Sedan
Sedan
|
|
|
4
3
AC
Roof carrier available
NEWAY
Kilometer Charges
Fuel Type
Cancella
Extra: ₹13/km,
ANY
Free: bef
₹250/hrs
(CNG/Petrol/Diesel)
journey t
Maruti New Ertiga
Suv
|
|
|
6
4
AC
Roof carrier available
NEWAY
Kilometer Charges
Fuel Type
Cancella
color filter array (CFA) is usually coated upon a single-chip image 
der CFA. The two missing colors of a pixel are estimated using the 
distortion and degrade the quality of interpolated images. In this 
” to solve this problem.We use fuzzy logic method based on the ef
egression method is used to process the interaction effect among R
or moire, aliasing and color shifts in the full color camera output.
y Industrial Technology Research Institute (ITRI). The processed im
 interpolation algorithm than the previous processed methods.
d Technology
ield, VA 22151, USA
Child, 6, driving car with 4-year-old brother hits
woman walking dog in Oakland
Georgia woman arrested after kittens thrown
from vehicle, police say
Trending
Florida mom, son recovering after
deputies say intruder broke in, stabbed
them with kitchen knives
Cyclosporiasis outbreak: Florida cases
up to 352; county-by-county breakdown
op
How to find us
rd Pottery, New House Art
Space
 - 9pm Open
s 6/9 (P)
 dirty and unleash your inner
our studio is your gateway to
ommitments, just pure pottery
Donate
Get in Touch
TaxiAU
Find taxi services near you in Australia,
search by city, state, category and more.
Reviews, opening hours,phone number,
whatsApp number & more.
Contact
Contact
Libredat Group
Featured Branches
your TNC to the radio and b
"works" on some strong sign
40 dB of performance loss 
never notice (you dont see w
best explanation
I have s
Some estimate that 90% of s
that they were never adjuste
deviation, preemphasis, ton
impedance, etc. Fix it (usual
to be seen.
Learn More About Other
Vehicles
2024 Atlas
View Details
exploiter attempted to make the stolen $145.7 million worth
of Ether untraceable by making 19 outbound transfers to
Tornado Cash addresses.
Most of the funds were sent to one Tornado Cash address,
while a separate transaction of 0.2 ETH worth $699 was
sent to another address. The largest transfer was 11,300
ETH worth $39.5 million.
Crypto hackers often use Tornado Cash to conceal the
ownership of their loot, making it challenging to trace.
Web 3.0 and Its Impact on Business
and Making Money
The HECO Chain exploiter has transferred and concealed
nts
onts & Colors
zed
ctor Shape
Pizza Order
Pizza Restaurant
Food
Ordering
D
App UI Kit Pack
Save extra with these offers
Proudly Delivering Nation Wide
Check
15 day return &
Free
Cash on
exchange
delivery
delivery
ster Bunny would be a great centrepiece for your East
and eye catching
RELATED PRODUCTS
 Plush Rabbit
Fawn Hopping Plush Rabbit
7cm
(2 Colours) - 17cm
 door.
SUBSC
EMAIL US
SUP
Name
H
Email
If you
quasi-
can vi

• Exercise objective:
The answer consists of every entry, returned exactly.

• Reply to the exercise:
Sedan
Sedan
|
|
|
4
3
AC
Roof carrier available
NEWAY
Kilometer Charges
Fuel Type
Cancella
Extra: ₹13/km,
ANY
Free: bef
₹250/hrs
(CNG/Petrol/Diesel)
journey t
Maruti New Ertiga
Suv
|
|
|
6
4
AC
Roof carrier available
NEWAY
Kilometer Charges
Fuel Type
Cancella
color filter array (CFA) is usually coated upon a single-chip image 
der CFA. The two missing colors of a pixel are estimated using the 
distortion and degrade the quality of interpolated images. In this 
” to solve this problem.We use fuzzy logic method based on the ef
egression method is used to process the interaction effect among R
or moire, aliasing and color shifts in the full color camera output.
y Industrial Technology Research Institute (ITRI). The processed im
 interpolation algorithm than the previous processed methods.
d Technology
ield, VA 22151, USA
Child, 6, driving car with 4-year-old brother hits
woman walking dog in Oakland
Georgia woman arrested after kittens thrown
from vehicle, police say
Trending
Florida mom, son recovering after
deputies say intruder broke in, stabbed
them with kitchen knives
Cyclosporiasis outbreak: Florida cases
up to 352; county-by-county breakdown
op
How to find us
rd Pottery, New House Art
Space
 - 9pm Open
s 6/9 (P)
 dirty and unleash your inner
our studio is your gateway to
ommitments, just pure pottery
Donate
Get in Touch
TaxiAU
Find taxi services near you in Australia,
search by city, state, category and more.
Reviews, opening hours,phone number,
whatsApp number & more.
Contact
Contact
Libredat Group
Featured Branches
your TNC to the radio and b
"works" on some strong sign
40 dB of performance loss 
never notice (you dont see w
best explanation
I have s
Some estimate that 90% of s
that they were never adjuste
deviation, preemphasis, ton
impedance, etc. Fix it (usual
to be seen.
Learn More About Other
Vehicles
2024 Atlas
View Details
exploiter attempted to make the stolen $145.7 million worth
of Ether untraceable by making 19 outbound transfers to
Tornado Cash addresses.
Most of the funds were sent to one Tornado Cash address,
while a separate transaction of 0.2 ETH worth $699 was
sent to another address. The largest transfer was 11,300
ETH worth $39.5 million.
Crypto hackers often use Tornado Cash to conceal the
ownership of their loot, making it challenging to trace.
Web 3.0 and Its Impact on Business
and Making Money
The HECO Chain exploiter has transferred and concealed
nts
onts & Colors
zed
ctor Shape
Pizza Order
Pizza Restaurant
Food
Ordering
D
App UI Kit Pack
Save extra with these offers
Proudly Delivering Nation Wide
Check
15 day return &
Free
Cash on
exchange
delivery
delivery
ster Bunny would be a great centrepiece for your East
and eye catching
RELATED PRODUCTS
 Plush Rabbit
Fawn Hopping Plush Rabbit
7cm
(2 Colours) - 17cm
 door.
SUBSC
EMAIL US
SUP
Name
H
Email
If you
quasi-
can vi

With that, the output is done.